-- Task requirements --
Could you rewrite these records with every "Telefon" renamed to "Phone" and everything else unchanged, leaving the pictures out of your answer?
▶
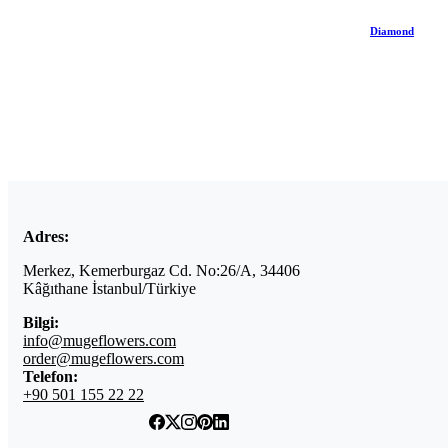
Diamond
Adres:
Merkez, Kemerburgaz Cd. No:26/A, 34406
Kâğıthane İstanbul/Türkiye
Bilgi:
info@mugeflowers.com
order@mugeflowers.com
Telefon:
+90 501 155 22 22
◀
-- Response to this exercise --
Diamond
Adres:
Merkez, Kemerburgaz Cd. No:26/A, 34406
Kâğıthane İstanbul/Türkiye
Bilgi:
info@mugeflowers.com
order@mugeflowers.com
Phone:
+90 501 155 22 22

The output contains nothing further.